ToMPC: Task-oriented Model Predictive Control via ADMM for Safe Robotic Manipulation

TL;DR

This paper introduces ToMPC, a task-oriented model predictive control framework that uses ADMM to enable safe, efficient, and real-time robotic manipulation with obstacle avoidance and constraint adherence.

Contribution

It presents a novel unified optimization framework combining collision avoidance and task-specific control using ADMM, DDP, and QP for robotic manipulation.

Findings

Real-time motion and force trajectory planning demonstrated in simulation and hardware.

Enhanced manipulation range with obstacle avoidance.

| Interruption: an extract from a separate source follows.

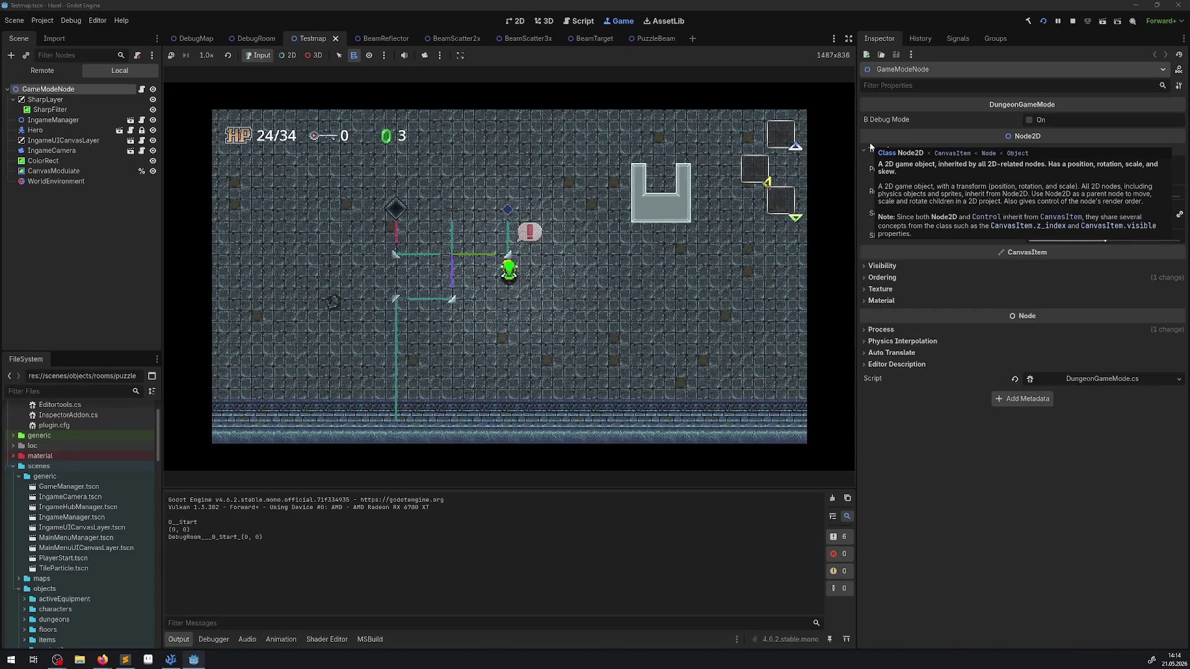
{"action": "key", "text": "Up"}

Strict adherence to safety constraints in complex scenarios.

Abstract

This paper proposes a task-oriented model predictive control (ToMPC) framework for safe and efficient robotic manipulation in open workspaces. The framework unifies collision-free motion and robot-environment interaction to address diverse scenarios. Additionally, it introduces task-oriented obstacle avoidance that leverages kinematic redundancy to enhance manipulation efficiency in obstructed environments. This complex optimization problem is solved by the alternating direction method of multipliers (ADMM), which decomposes the problem into two subproblems tackled by differential dynamic programming (DDP) and quadratic programming (QP), respectively. The effectiveness of this approach is validated in simulation and hardware experiments on a Franka Panda robotic manipulator. Results demonstrate that the framework can plan motion and/or force trajectories in real time, maximize the manipulation range while avoiding obstacles, and strictly adhere to safety-related hard constraints.